Last year at West End, 97 percent of individuals who set the goal of taking the test and receiving GED certification achieved it, Bieber said. The West End Neighborhood offers many programs to individuals, like employment assistance, after-school programs for youths, athletics and recreation and housing and financial management. Bieber said students who have dropped out of school or have been expelled over the age of 16, attend life skills and education programs.
Bieber said each year the numbers of students who attend the West Neighborhood House’s programs are increasing.
“We more than doubled the GEDs received this year than last year,” she said. “The more adults we can help get GEDs, the more they will be able to help their children succeed in the future too.”
Melva Ware, supplemental professional at the Delaware Center for Teacher Education, said young adults who lack competitive literacy, numeracy and problem-solving skills are not able to contribute to their own or the community’s economic well being.
Earlier this month, Gov. Jack Markell spoke in an interview at the New America Foundation in Washington, D.C. on comprehensive education reform in Delaware.

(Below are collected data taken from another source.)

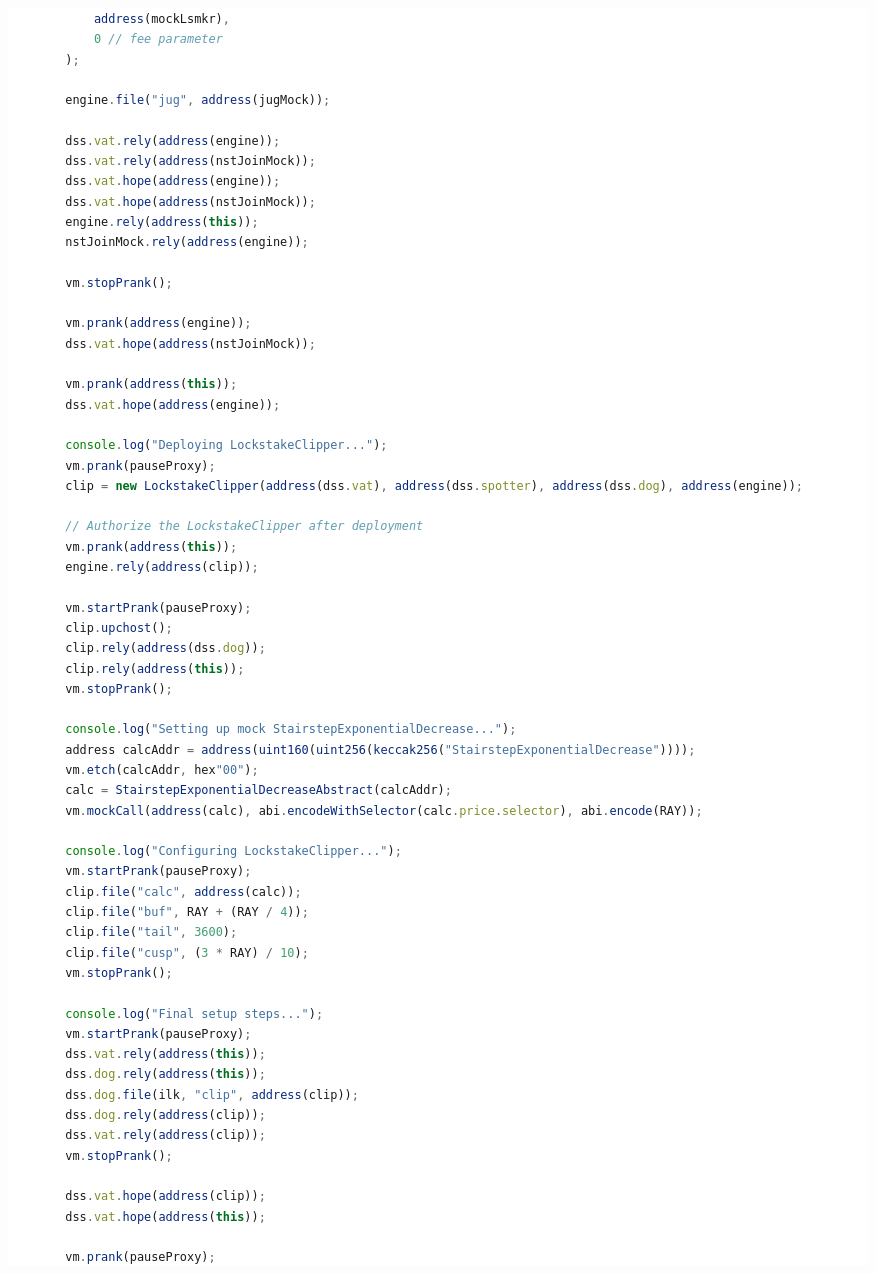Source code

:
 ```javascript
            address(mockLsmkr),
            0 // fee parameter
        );

        engine.file("jug", address(jugMock));

        dss.vat.rely(address(engine));
        dss.vat.rely(address(nstJoinMock));
        dss.vat.hope(address(engine));
        dss.vat.hope(address(nstJoinMock));
        engine.rely(address(this));
        nstJoinMock.rely(address(engine));

        vm.stopPrank();

        vm.prank(address(engine));
        dss.vat.hope(address(nstJoinMock));

        vm.prank(address(this));
        dss.vat.hope(address(engine));

        console.log("Deploying LockstakeClipper...");
        vm.prank(pauseProxy);
        clip = new LockstakeClipper(address(dss.vat), address(dss.spotter), address(dss.dog), address(engine));

        // Authorize the LockstakeClipper after deployment
        vm.prank(address(this));
        engine.rely(address(clip));

        vm.startPrank(pauseProxy);
        clip.upchost();
        clip.rely(address(dss.dog));
        clip.rely(address(this));
        vm.stopPrank();

        console.log("Setting up mock StairstepExponentialDecrease...");
        address calcAddr = address(uint160(uint256(keccak256("StairstepExponentialDecrease"))));
        vm.etch(calcAddr, hex"00");
        calc = StairstepExponentialDecreaseAbstract(calcAddr);
        vm.mockCall(address(calc), abi.encodeWithSelector(calc.price.selector), abi.encode(RAY));

        console.log("Configuring LockstakeClipper...");
        vm.startPrank(pauseProxy);
        clip.file("calc", address(calc));
        clip.file("buf", RAY + (RAY / 4));
        clip.file("tail", 3600);
        clip.file("cusp", (3 * RAY) / 10);
        vm.stopPrank();

        console.log("Final setup steps...");
        vm.startPrank(pauseProxy);
        dss.vat.rely(address(this));
        dss.dog.rely(address(this));
        dss.dog.file(ilk, "clip", address(clip));
        dss.dog.rely(address(clip));
        dss.vat.rely(address(clip));
        vm.stopPrank();

        dss.vat.hope(address(clip));
        dss.vat.hope(address(this));

        vm.prank(pauseProxy);
```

In the New America Foundation’s coverage video of the event, titled “Zero to 18 in Just Four Years,” Lisa Guernsey, director of NAF’s Early Education Initiative, said over the past four years, Delaware has been building a Pre-K through grade 12 education system that includes an early childhood focus with substantial education reforms.
Delaware’s education plan is comprehensive, from Pre-K to 12 to higher education, Mark Holodick, superintendent of the Brandywine School District, said in the interview. Initiatives and programs are being enacted now to improve curriculum and offer more education programs and opportunities as it relates to the Common Core State Standards, he said.
What the state is doing now is accelerating the growth of low-income children within programs that appeal to higher standards, Markell said in the interview.
“We just announced a very exciting partnership a couple weeks ago with the College Board, focusing on high-performing, low-income kids who could absolutely be, based on their PSATs and SATs, be successful in college but a lot of them are not applying,” Markell said in the interview.
Ware said she believes high school students should be encouraged to take courses with as much rigor as possible, take the Accuplacer or other college readiness diagnostic measures by tenth grade and should have support from their parents in addressing learning needs.
“We need to develop cultures that help students and their families understand the relationship between effort and achievement,” Ware said.
Ware said she believes students should have opportunities to develop critical learning mastery skills like time management, note-taking and review, how to study with peers and how to engage in an academic conversation.
“Programs and organizations such as West End serve as places of hope for many students who might not receive adequate encouragement in the traditional school setting,” she said.
Bieber said what students value the most in attending the West End Neighborhood House is getting the opportunity at a “second chance.”
“We provide a place where they can continue their education and have a second chance, or even first, for success and employment,” she said.